### Task brief
Where does the string "frontal" appear? Copy every line of the entries below that holds it.

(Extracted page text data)
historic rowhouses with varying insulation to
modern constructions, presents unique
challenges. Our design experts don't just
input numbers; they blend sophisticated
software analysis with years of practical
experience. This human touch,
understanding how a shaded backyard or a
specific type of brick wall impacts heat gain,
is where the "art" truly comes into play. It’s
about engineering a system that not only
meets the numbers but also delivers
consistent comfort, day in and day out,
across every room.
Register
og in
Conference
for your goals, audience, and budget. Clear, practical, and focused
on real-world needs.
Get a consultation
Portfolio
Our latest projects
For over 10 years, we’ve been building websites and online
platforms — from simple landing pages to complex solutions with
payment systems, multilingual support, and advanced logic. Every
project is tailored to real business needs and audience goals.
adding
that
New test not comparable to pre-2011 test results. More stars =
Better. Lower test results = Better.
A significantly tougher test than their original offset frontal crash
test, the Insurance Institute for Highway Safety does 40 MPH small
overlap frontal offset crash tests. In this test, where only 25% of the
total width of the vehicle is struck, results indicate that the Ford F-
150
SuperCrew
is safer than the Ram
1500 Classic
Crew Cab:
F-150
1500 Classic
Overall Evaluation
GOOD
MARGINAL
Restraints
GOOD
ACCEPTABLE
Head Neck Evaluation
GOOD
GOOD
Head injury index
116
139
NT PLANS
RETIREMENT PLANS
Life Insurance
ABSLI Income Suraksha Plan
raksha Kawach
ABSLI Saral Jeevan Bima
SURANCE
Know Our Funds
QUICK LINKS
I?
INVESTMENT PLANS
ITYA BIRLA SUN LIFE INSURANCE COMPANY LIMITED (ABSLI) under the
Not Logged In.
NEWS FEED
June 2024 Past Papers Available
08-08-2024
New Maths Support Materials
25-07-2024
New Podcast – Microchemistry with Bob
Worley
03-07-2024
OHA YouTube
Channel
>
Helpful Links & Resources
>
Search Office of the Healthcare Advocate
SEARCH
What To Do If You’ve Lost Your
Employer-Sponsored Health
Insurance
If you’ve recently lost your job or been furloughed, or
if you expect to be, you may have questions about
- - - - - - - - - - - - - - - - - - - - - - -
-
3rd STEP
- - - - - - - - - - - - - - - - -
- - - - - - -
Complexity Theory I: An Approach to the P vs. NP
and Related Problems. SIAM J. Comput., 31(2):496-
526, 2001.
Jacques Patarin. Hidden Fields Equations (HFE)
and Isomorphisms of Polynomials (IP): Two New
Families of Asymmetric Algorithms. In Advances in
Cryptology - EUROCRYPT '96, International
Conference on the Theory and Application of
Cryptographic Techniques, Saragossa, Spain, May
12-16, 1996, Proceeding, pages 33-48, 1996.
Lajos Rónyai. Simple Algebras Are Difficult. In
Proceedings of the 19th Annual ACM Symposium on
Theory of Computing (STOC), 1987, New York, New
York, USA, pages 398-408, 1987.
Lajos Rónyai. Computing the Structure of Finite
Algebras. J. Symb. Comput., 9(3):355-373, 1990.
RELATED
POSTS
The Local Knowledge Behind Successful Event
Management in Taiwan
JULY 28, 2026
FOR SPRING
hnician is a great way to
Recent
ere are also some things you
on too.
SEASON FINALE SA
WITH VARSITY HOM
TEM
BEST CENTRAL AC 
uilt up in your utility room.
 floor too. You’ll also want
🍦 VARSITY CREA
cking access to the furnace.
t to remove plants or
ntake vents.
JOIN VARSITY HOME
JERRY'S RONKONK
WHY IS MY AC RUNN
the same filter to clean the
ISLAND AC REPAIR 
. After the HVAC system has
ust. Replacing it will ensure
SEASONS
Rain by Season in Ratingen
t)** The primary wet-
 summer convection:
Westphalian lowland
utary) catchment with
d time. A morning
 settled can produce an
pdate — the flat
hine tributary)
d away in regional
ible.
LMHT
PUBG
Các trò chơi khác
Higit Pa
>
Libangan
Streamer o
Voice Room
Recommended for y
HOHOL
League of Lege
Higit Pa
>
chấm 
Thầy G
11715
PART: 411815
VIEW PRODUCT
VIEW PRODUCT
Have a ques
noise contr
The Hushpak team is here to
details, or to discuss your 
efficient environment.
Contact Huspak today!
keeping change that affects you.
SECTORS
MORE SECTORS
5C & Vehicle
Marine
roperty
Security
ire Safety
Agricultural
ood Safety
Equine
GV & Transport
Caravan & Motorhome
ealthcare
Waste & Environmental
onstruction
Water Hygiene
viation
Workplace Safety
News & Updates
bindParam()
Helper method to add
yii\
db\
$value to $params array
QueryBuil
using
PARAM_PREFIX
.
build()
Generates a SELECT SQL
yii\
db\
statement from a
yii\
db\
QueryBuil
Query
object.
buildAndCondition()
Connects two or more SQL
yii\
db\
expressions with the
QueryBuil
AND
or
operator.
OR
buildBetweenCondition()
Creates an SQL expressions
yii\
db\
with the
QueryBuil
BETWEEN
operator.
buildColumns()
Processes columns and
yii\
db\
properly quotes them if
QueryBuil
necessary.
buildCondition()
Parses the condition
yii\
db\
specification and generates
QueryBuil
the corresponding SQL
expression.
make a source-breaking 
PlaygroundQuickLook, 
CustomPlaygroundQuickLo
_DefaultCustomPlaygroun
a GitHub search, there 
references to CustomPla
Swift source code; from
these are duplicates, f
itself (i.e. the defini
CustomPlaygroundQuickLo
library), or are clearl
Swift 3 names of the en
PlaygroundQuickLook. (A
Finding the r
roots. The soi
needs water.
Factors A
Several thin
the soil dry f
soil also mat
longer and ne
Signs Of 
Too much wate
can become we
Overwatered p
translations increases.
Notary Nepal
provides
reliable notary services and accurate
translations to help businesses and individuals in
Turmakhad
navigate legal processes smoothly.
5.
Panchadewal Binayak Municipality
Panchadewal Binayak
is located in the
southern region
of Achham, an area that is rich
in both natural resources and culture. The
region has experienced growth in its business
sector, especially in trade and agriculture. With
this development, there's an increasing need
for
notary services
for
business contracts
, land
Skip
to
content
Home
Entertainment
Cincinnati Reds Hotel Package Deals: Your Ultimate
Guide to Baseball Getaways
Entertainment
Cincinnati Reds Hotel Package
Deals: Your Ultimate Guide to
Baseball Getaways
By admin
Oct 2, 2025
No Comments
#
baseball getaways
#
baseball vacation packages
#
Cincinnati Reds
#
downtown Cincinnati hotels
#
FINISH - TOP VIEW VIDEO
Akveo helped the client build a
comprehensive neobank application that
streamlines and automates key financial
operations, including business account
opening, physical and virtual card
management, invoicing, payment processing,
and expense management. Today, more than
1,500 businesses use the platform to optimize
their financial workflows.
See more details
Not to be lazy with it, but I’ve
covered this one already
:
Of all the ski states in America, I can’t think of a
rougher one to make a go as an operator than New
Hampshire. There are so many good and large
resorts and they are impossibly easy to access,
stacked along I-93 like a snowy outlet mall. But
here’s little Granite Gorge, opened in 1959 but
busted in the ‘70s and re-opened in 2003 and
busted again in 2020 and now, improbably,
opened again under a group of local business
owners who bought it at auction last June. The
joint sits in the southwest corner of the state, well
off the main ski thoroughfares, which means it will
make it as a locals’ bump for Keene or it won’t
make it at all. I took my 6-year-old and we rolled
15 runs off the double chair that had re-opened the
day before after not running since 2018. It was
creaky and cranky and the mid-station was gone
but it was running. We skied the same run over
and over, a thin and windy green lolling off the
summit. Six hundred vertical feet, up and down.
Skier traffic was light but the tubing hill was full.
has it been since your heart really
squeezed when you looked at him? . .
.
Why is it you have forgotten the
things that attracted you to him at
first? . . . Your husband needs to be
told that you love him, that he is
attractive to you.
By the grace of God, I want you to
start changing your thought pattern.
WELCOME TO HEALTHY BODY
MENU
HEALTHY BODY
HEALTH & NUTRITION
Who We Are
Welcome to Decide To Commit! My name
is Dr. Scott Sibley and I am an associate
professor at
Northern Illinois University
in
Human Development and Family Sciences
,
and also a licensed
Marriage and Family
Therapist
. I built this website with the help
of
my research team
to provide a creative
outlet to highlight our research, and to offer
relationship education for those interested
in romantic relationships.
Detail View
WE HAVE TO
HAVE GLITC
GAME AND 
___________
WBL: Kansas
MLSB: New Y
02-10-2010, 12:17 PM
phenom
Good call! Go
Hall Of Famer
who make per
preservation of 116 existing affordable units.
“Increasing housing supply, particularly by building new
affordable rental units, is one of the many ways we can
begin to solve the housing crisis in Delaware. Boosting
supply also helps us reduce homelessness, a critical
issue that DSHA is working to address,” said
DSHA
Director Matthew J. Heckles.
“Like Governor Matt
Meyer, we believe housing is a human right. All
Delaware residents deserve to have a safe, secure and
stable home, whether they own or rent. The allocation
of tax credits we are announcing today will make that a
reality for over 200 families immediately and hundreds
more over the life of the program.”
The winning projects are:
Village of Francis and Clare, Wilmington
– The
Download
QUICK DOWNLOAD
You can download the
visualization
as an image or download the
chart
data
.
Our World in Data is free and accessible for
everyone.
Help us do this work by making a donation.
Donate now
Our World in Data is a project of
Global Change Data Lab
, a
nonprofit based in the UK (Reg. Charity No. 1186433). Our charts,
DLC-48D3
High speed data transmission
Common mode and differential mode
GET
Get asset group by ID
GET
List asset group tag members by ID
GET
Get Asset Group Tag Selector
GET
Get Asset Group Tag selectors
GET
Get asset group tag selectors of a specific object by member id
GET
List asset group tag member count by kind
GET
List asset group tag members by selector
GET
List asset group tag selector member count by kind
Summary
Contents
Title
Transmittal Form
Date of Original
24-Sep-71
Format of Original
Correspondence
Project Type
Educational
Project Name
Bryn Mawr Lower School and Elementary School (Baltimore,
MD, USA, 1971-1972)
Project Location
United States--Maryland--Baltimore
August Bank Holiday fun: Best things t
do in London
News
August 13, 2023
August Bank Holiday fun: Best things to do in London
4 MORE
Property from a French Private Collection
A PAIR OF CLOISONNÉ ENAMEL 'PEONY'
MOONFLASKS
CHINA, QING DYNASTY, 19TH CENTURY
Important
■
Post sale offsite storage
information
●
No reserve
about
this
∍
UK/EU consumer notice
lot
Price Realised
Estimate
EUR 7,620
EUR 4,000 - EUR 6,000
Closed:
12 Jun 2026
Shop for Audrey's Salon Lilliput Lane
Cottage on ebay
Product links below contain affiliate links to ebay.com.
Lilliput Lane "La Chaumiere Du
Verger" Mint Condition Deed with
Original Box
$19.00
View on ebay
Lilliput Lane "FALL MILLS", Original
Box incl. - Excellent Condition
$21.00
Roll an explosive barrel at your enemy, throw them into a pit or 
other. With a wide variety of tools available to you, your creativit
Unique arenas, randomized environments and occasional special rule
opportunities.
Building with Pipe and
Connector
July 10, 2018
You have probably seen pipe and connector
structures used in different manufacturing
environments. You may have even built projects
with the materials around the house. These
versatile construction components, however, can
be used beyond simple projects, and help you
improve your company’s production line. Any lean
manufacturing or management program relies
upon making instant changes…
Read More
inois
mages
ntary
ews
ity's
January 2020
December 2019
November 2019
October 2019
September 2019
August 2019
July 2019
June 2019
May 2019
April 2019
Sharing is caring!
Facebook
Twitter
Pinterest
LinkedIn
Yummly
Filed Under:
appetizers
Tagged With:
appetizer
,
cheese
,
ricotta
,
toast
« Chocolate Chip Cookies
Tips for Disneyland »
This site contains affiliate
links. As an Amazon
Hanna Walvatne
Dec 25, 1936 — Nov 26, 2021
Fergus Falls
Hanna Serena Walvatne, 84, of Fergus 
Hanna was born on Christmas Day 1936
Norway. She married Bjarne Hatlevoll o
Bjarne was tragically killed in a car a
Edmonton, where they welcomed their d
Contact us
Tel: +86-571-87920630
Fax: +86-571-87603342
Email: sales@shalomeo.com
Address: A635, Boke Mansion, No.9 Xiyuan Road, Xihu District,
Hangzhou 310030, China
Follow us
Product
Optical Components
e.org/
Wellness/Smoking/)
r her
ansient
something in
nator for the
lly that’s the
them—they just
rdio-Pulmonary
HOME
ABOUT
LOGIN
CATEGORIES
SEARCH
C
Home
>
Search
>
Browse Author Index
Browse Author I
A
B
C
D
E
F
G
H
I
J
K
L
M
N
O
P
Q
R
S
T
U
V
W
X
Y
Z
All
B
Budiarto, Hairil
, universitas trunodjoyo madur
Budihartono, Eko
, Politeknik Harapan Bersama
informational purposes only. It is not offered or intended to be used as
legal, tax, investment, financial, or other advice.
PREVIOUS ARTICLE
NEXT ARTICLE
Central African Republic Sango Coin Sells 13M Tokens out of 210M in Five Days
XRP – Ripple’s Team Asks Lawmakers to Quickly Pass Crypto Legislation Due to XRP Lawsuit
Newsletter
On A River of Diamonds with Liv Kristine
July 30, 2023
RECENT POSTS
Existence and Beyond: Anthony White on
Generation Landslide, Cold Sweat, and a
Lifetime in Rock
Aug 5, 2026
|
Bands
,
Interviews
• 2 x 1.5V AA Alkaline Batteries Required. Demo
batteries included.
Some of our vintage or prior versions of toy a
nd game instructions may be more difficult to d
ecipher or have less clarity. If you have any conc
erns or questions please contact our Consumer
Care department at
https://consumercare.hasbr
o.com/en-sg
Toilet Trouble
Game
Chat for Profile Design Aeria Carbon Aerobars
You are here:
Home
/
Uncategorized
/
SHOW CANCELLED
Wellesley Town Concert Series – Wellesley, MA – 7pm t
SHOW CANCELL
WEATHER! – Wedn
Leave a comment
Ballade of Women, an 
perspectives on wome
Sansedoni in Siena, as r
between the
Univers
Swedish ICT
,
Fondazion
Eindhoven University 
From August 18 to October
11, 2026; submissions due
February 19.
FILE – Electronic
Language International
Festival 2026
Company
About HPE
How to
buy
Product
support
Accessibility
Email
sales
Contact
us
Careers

### Answer box
A significantly tougher test than their original offset frontal crash
overlap frontal offset crash tests. In this test, where only 25% of the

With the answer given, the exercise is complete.